Mayor Smith Goes to Poland
to Aid in Urban Development
May 4, 2007
Meridian Mayor John Robert Smith will spend the next week in
Poland
as part of a delegation hosted by the U.S. Conference of Mayors (USCM), which
has been invited to the European country to assist mayors there in crafting
development plans for urban areas.
Mayor Smith, one of only three U.S. mayors invited to make the
trip, was selected because of his successes in downtown revitalization and his
commitment to historic preservation. The
delegation is being led by Charleston Mayor Joe Riley, and also includes Mayor
Dannel Malloy of Stamford, Connecticut.
Under the auspices of the Mayors Institute of City Design,
sessions to be held in Warsaw
will include presentations from the mayors, plus architects and other experts
drawn from the American Architectural Foundation. The meetings will open with an introduction
from Tom Cochran, executive director of USCM, and Ronald Bogle, president and
CEO of the American Architectural Foundation.
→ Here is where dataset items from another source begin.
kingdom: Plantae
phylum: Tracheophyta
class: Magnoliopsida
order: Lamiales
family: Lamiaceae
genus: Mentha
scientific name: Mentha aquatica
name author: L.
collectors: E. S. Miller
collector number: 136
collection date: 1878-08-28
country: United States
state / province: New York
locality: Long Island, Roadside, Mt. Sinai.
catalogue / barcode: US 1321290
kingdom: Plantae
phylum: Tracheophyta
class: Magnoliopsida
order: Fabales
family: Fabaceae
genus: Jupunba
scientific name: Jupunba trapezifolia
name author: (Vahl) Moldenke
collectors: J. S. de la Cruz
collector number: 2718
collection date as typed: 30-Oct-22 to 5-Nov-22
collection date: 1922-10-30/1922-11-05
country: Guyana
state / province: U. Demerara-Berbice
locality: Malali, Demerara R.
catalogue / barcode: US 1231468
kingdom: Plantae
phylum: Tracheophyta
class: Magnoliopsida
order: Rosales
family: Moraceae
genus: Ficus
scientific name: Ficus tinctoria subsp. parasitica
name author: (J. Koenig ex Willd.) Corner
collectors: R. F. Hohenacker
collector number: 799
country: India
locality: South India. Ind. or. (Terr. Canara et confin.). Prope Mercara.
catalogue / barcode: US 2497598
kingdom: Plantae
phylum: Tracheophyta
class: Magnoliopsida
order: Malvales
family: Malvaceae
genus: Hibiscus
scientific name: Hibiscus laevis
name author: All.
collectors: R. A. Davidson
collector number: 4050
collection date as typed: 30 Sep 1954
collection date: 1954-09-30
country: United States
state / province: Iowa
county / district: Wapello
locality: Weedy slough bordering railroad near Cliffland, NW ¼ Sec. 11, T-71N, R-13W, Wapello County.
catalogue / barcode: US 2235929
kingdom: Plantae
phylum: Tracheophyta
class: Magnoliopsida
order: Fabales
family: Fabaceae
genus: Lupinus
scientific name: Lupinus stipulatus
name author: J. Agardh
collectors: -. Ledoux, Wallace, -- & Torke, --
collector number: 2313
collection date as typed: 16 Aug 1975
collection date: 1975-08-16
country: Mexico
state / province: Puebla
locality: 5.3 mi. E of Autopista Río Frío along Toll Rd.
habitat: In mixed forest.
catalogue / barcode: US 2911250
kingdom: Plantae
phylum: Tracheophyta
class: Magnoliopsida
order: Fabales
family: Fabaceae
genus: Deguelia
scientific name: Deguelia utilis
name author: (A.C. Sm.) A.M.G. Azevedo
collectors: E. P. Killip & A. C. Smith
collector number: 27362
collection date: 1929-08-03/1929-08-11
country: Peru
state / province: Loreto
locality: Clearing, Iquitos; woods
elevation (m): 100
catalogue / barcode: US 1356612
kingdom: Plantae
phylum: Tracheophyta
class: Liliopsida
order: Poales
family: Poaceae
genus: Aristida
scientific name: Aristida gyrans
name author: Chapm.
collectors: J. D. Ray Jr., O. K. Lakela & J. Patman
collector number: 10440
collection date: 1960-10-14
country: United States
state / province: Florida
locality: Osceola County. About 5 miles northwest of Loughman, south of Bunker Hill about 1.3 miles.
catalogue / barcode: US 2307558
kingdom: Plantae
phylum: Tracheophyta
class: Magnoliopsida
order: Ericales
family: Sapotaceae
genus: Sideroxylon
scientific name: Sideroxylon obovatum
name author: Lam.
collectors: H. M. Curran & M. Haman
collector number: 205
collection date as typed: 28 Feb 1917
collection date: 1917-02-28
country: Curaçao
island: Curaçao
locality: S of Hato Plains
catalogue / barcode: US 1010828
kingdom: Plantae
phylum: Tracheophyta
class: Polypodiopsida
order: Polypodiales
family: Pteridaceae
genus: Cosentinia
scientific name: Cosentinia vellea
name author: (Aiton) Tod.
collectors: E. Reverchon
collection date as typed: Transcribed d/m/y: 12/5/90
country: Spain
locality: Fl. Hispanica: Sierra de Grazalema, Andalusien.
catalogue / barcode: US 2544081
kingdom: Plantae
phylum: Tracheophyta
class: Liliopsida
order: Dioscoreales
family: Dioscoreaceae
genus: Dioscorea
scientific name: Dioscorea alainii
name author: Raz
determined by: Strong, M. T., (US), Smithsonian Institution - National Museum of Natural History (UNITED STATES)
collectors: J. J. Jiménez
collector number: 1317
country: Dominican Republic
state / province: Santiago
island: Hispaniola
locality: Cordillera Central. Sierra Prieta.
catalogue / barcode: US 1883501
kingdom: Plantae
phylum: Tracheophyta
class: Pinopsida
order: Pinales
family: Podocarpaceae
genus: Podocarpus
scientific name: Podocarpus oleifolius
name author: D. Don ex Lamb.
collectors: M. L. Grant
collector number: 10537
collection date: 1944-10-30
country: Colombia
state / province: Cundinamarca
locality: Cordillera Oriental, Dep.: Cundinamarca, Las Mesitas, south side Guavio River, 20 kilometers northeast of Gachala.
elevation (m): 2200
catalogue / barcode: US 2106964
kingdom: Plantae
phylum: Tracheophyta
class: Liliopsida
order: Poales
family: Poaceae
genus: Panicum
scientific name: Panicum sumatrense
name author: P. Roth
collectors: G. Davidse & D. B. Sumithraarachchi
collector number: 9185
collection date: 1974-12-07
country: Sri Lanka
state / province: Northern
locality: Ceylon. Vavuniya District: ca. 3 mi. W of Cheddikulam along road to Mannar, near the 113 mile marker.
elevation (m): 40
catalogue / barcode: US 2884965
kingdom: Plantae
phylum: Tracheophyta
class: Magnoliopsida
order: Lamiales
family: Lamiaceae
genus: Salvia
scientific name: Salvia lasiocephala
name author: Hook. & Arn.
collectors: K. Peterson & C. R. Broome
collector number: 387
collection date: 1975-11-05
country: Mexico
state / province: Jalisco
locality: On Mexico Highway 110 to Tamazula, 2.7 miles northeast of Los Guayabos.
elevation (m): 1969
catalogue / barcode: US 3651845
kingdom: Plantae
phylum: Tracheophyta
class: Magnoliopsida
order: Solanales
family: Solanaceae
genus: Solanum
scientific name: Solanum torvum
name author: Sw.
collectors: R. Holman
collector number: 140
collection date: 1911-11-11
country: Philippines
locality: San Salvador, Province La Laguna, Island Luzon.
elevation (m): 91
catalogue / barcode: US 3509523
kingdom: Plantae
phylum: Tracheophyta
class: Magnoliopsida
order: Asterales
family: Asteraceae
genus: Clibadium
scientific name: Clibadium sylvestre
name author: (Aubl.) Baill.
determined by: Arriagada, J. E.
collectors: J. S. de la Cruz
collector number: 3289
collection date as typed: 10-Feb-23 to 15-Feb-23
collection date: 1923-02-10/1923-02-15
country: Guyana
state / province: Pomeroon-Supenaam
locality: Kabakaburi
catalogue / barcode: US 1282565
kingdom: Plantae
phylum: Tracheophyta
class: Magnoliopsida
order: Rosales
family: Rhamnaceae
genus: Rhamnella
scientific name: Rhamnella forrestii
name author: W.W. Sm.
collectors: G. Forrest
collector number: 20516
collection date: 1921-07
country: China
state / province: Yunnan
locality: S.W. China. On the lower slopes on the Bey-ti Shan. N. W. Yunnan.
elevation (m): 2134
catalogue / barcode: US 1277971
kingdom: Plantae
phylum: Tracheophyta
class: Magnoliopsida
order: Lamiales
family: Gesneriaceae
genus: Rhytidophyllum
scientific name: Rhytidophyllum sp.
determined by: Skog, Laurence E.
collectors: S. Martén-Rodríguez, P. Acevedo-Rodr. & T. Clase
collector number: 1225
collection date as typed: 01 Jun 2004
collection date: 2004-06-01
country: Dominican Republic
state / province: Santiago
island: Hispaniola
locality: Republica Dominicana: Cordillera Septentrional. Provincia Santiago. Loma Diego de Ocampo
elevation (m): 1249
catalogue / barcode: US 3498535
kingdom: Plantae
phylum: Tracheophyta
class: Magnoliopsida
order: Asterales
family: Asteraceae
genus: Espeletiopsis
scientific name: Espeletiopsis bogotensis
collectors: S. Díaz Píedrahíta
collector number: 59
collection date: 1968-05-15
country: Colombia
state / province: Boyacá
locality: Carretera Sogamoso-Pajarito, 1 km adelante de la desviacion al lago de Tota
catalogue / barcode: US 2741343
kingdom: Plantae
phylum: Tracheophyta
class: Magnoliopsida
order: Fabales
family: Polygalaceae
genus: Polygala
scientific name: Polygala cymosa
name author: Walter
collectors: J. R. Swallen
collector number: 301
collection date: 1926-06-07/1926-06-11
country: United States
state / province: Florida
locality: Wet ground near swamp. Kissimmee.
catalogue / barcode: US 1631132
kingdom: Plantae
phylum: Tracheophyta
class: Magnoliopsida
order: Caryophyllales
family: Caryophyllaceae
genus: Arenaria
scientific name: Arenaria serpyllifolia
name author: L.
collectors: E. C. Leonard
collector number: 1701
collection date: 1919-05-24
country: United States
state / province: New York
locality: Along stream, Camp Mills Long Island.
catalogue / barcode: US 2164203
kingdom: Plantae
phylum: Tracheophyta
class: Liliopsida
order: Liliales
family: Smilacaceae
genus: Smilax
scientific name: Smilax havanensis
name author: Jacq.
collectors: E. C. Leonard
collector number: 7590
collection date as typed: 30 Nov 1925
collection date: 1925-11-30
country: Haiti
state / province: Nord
Following remarks from U.S. Ambassador to Poland Victor Ashe and Hanna
Gronkiewicz, president of Warsaw
and president of the Union of Polish Metropolises, the keynote address will be
given by Mayor Riley.
Mayor Smith will open a panel discussion on “Public and Cultural
Facilities” with a presentation that will focus downtown initiatives including
Union Station, the Central Fire Station, Dumont Plaza, the Arts District
Parking Garage, the MSU Riley Education and Performing Arts Center and
renovations under way at City Hall. Also
participating in the panel will be Alex Garvin of Alex Garvin and Associates in
New York and Dr. Ewa Grochowska of the
Architecture and Planning Department in Warsaw. Moderator will be Wies’aw Bielawski, deputy
mayor of Gdansk
and the Union of Polish Metropolises.
Other sessions during the conference will include “Adaptive
Re-Use and Economic Development of Industrial Buildings and Land” and
“Preserving Historic Landscapes in the City.”
During their time in Warsaw,
the U.S. delegation will
visit the Warsaw Uprising Museum,
industrial redevelopment sites, the Wawel Cathedral and St. Anne’s
Cathedral. Ambassador Ashe, the former
mayor of Knoxville, Tennessee, will host a dinner for the group
at the ambassador’s residence. The group
will also travel to Krakow and will tour Auschwitz
and Birkenau, two notorious concentration camps during World War II.
The USCM has a longstanding relationship with Poland’s mayors, who asked for U.S. expertise in developing urban centers
undergoing explosive growth since the collapse of the Soviet
Union. Mayors there have
expressed concern that unbridled construction and lack of architectural
cohesion could hinder sustainable development in their cities.